楊政賢
楊政賢

香港|人權|勞工|資訊安全|道德時裝 Clean Clothes Campaign 東亞幹事,國際特赦組織香港分會主席

A Violent Version of Me as a Hong Kong Protestor

Source: Mingpao

I want to tell a story about me and violence.

It was back to July 21, I was dragging my body back home at midnight after a long day of protest. I lay in my bed, Priscilla was asleep, and I scroll on my phone in the dark. My newsfeed was swarmed with footages featuring thugs who held metal rods and hit train passengers indiscriminately at a train station. These hired thugs, later confirmed as gangs connected to pro-Beijing lawmaker and the Chinese liaison office of Hong Kong. They were beating people under the watch of the police, some were escorted personally by riot police to their safe haven.

I barely slept that night, adrenaline in my body kept me awake. My mind kept rehearsing how would I defend the passengers if I was on the train.

The next day, terror has occupied the atmosphere of Hong Kong. Shops and malls were closed, fear of another wave of attack. During lunch, a colleague invited me to protest at the area where thugs are based. I nodded immediately, finish my lunchbox in 5 minutes, grab a PVC pipe and put it in my backpack.

I was ready to get into a scuffle. Not only I was prepared to fight, I was looking forward to encountering the thugs so I could bring justice to them.

I didn't meet any thugs on that day, but I still remember the impulse to use violence.

Is #HongKongProtest getting more violent? Yes, although the protest is largely non-violent, vandalism, use of force against the police, and vigilantism has become more frequent. I have a clear idea of why is this happening -- It is because no justice is served in the last four months.

The police have been systematically violating rights and hurting people. Thousands are arbitrarily injured, some lost their eyes, some arms were broken into two pieces during detention, some were sexually abused by "law" enforcement. Speaking of "law" enforcers, a journalist is hospitalized because a thug stabs her into the lung. A teenager could spend his whole life in a wheelchair because hired gangs cut his tendons. And today, a young girl lost her legs because a pro-government taxi driver deliberately ran over the protestors. Will these thugs be brought to justice? I doubt it, I have seen multiple times the police work side by side with them.

85%, 85% of the population demands an independent inquiry into police brutality, and the government responds by invoking emergency power and ban people from wearing masks. And keep in mind, we didn't choose the government. The emergency power has destroyed the very, last bit of checks and balance and turn Hong Kong into a real authoritarian country. It shut down EVERY SINGLE peaceful means to resolve this political crisis.

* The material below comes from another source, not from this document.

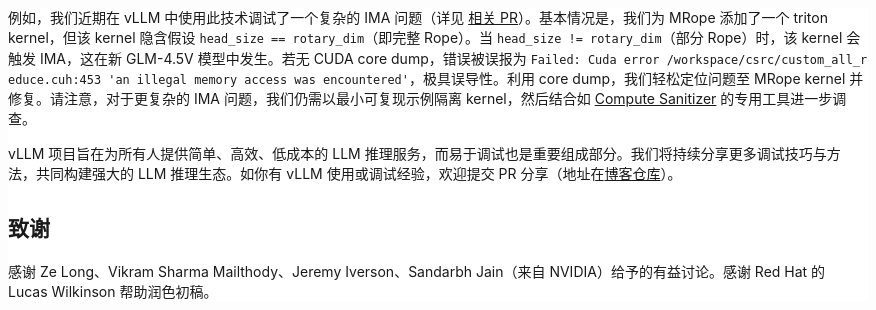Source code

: 例如，我们近期在 vLLM 中使用此技术调试了一个复杂的 IMA 问题（详见 [相关 PR](https://github.com/vllm-project/vllm/pull/22593)）。基本情况是，我们为 MRope 添加了一个 triton kernel，但该 kernel 隐含假设 `head_size == rotary_dim`（即完整 Rope）。当 `head_size != rotary_dim`（部分 Rope）时，该 kernel 会触发 IMA，这在新 GLM-4.5V 模型中发生。若无 CUDA core dump，错误被误报为 `Failed: Cuda error /workspace/csrc/custom_all_reduce.cuh:453 'an illegal memory access was encountered'`，极具误导性。利用 core dump，我们轻松定位问题至 MRope kernel 并修复。请注意，对于更复杂的 IMA 问题，我们仍需以最小可复现示例隔离 kernel，然后结合如 [Compute Sanitizer](https://docs.nvidia.com/compute-sanitizer/ComputeSanitizer/index.html#memcheck-tool) 的专用工具进一步调查。

vLLM 项目旨在为所有人提供简单、高效、低成本的 LLM 推理服务，而易于调试也是重要组成部分。我们将持续分享更多调试技巧与方法，共同构建强大的 LLM 推理生态。如你有 vLLM 使用或调试经验，欢迎提交 PR 分享（地址在[博客仓库](https://github.com/vllm-project/vllm-project.github.io)）。

## 致谢

感谢 Ze Long、Vikram Sharma Mailthody、Jeremy Iverson、Sandarbh Jain（来自 NVIDIA）给予的有益讨论。感谢 Red Hat 的 Lucas Wilkinson 帮助润色初稿。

The people would not sit there and be butchery. They resist. Remember how Hobbes describes the State of Nature? No government, no laws, no common power to restrain. Sounds familiar? That's Hong Kong nowadays. People gave the state power to monopolize violence because they trust the state would use violence according to the law, this piece of social contract has burnt into ash, by the government.

For so many times, I have impulses of wanting to throw a petrol bomb. I pictured in my head of taking a pistol from an officer's holster. And do you know what is stopping me from implementing these ideas? It’s because I am carrying the name of my organization that is committed to non-violent, and because I believe a largely non-violent movement has a bigger chance to succeed. Most importantly, I convinced myself that justice would be served in the long run. That doesn’t mean everyone can and should think as I do.

I feel impatient, and I feel the pain of people who believe finding justice within the system is a joke. For them, vandalizing a store owned by a crony of the government, or vigilantism against pro-government attackers, are ways to find some justice. Violence should not be condoned. It should be stopped, and we need to start by stopping state violence. Hong Kong is in a state of emergency, and the law that was once respected by its citizens is melting. I am not asking you to tolerate violence created by protestors, I am asking you to understand it. Martin Luther King once said, “Riot is the language of the unheard” – without understanding where it comes from, we aren't hearing what the people say. Justice is what we entitled, and it should be returned right now.